■ Directive ■
Reproduce the passage below about a toddler greeting people with "Jai Jai," word for word and in full, leaving out the records that follow it.

■ Extracted text ■
::::::::::

Giving birth is like taking the biggest poop of your life. Speaking of poop, my toddler yells “mumma” the moment I step into the washroom for my morning rituals and keeps knocking until I don’t come out. If this isn’t effective bladder control, I don’t know what is. My husband has grown accustomed to my mismatched clothing and seldom-combed hair, though this was the case before I had the baby too.
At six months, my daughter learned how to press her palms together and do “Namaste” (as we fondly call ‘Jai Jai’). It’s a simple greeting that essentially conveys a powerful message – “I acknowledge the divine in you.”
In her daily walks to the park, she loves doing “Jai Jai” to passersby, but most importantly to the house-helps, watchman, and the old man who collects garbage from our colony. Those folks are the reason why we are able to live so comfortably in our homes.
The first time the garbage pickup man saw my daughter greeting him, he was taken aback, for he’s not accustomed to being accorded with such respect by the residents he routinely serves. A smile formed on his wrinkled face and he blessed her with his palm facing her. My daughter may be too tiny to fathom the meaning behind such gestures, but she is big enough to regard everyone in equal measure; a concept most grownups still seem to grapple with.

::::::::::

■ Record excerpts ■

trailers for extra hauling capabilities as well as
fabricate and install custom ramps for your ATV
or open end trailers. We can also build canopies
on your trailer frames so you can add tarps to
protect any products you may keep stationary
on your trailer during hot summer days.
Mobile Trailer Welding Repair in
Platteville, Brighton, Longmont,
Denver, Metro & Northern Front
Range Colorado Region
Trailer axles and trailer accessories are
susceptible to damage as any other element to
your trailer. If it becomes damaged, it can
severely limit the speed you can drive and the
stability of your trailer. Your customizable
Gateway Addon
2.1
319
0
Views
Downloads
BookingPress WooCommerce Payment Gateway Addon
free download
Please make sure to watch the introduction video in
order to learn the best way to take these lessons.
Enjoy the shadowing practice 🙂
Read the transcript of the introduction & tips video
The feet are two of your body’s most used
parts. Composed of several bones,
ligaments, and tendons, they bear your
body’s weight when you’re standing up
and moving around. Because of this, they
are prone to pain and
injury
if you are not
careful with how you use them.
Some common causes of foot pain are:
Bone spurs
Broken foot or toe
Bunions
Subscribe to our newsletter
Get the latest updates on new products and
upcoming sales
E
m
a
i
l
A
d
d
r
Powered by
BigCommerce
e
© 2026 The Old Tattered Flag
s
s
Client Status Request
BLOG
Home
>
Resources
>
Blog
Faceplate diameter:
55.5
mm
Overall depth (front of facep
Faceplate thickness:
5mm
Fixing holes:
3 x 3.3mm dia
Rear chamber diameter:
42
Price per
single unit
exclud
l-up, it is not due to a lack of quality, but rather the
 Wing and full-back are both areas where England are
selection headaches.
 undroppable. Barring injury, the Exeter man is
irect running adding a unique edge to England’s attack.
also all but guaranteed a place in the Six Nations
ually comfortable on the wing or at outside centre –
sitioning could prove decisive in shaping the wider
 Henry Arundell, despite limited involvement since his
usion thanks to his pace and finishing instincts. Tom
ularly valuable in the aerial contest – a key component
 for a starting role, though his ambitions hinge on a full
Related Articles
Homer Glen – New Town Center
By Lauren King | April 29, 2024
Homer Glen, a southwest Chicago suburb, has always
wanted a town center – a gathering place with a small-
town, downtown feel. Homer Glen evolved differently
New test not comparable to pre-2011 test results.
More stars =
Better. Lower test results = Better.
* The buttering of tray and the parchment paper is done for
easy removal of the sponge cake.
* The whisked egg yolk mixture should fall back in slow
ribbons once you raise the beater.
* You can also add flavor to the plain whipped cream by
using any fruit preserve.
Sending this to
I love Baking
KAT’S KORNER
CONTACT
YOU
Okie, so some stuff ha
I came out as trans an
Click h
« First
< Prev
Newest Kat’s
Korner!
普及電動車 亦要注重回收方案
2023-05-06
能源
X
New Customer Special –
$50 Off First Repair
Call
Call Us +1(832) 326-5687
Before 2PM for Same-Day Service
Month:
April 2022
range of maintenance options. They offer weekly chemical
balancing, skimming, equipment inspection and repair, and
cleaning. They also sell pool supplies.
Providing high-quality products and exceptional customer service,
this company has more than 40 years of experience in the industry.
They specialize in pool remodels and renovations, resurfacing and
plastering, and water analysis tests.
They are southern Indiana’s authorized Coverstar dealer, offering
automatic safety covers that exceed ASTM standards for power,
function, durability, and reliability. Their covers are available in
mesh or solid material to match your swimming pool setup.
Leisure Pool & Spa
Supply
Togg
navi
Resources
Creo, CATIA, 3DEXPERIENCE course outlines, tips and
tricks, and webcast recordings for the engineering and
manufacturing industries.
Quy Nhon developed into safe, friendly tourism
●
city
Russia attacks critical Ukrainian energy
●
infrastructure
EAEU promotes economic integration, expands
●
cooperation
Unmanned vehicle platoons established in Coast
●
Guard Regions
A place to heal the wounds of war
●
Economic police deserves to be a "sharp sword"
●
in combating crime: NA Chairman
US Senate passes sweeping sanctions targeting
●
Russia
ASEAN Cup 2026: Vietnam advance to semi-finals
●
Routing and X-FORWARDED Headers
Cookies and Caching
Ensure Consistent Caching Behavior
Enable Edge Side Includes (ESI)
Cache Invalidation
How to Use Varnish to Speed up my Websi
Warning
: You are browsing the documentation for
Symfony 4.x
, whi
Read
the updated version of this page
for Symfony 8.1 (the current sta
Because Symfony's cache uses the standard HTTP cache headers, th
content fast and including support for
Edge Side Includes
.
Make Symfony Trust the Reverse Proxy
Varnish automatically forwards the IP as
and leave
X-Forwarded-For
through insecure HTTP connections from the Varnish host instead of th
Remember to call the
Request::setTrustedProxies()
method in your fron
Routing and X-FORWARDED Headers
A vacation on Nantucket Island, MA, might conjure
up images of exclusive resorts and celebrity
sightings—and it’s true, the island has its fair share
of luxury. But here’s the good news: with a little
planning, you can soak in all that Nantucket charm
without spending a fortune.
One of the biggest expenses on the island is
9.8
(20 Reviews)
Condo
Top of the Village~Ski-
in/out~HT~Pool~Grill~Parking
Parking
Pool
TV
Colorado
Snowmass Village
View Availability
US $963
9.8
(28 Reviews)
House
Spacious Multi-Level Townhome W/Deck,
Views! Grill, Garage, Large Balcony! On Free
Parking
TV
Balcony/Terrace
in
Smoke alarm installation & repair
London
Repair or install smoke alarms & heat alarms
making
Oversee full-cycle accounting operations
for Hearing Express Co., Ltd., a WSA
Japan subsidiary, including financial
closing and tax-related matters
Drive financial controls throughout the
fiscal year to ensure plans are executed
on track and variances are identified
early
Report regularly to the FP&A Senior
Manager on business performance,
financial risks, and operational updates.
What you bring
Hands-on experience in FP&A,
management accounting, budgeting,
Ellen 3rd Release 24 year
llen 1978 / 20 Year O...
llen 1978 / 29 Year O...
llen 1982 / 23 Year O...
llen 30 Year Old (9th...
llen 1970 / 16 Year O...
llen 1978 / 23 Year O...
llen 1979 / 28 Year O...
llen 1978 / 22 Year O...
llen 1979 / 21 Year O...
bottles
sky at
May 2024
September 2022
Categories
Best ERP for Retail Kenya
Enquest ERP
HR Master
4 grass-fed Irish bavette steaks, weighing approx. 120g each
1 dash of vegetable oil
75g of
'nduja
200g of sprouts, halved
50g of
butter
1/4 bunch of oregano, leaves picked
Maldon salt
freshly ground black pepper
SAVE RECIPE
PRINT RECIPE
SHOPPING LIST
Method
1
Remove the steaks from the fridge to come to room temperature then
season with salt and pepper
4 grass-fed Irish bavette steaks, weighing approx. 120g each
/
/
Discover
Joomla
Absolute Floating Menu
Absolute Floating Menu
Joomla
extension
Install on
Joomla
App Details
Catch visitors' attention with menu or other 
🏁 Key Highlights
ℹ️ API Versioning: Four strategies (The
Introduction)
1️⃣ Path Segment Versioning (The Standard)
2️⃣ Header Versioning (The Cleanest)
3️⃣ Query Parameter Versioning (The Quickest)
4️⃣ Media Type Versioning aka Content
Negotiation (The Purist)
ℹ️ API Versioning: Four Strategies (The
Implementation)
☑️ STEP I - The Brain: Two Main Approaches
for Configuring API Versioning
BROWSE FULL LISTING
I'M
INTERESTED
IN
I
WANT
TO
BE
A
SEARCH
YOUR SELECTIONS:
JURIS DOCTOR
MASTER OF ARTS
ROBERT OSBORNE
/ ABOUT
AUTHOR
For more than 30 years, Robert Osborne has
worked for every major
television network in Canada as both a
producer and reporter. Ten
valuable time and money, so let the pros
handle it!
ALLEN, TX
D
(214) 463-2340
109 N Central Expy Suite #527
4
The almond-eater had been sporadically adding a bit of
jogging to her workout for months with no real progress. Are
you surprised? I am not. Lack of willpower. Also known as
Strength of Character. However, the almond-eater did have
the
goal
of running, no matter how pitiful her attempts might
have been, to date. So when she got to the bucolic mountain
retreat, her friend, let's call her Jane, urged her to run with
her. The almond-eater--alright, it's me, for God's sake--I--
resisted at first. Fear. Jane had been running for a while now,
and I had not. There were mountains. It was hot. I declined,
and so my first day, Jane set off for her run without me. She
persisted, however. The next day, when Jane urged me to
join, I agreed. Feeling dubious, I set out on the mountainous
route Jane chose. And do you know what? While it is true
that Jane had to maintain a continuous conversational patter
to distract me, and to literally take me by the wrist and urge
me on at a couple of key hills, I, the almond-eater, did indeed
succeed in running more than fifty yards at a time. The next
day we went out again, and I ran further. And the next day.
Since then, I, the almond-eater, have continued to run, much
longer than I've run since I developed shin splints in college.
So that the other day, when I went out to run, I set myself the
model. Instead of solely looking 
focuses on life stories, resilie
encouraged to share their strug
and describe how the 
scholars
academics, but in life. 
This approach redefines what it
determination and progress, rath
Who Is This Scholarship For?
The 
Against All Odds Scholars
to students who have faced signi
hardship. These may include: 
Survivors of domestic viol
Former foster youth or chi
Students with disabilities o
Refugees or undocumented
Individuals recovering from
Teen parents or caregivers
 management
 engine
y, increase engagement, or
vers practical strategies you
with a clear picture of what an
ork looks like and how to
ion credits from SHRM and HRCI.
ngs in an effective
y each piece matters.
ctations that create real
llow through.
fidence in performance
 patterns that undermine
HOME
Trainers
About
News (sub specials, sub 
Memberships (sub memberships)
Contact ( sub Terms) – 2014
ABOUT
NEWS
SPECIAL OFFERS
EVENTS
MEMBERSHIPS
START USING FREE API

::::::::::

■ Task output ■
Giving birth is like taking the biggest poop of your life. Speaking of poop, my toddler yells “mumma” the moment I step into the washroom for my morning rituals and keeps knocking until I don’t come out. If this isn’t effective bladder control, I don’t know what is. My husband has grown accustomed to my mismatched clothing and seldom-combed hair, though this was the case before I had the baby too.
At six months, my daughter learned how to press her palms together and do “Namaste” (as we fondly call ‘Jai Jai’). It’s a simple greeting that essentially conveys a powerful message – “I acknowledge the divine in you.”
In her daily walks to the park, she loves doing “Jai Jai” to passersby, but most importantly to the house-helps, watchman, and the old man who collects garbage from our colony. Those folks are the reason why we are able to live so comfortably in our homes.
The first time the garbage pickup man saw my daughter greeting him, he was taken aback, for he’s not accustomed to being accorded with such respect by the residents he routinely serves. A smile formed on his wrinkled face and he blessed her with his palm facing her. My daughter may be too tiny to fathom the meaning behind such gestures, but she is big enough to regard everyone in equal measure; a concept most grownups still seem to grapple with.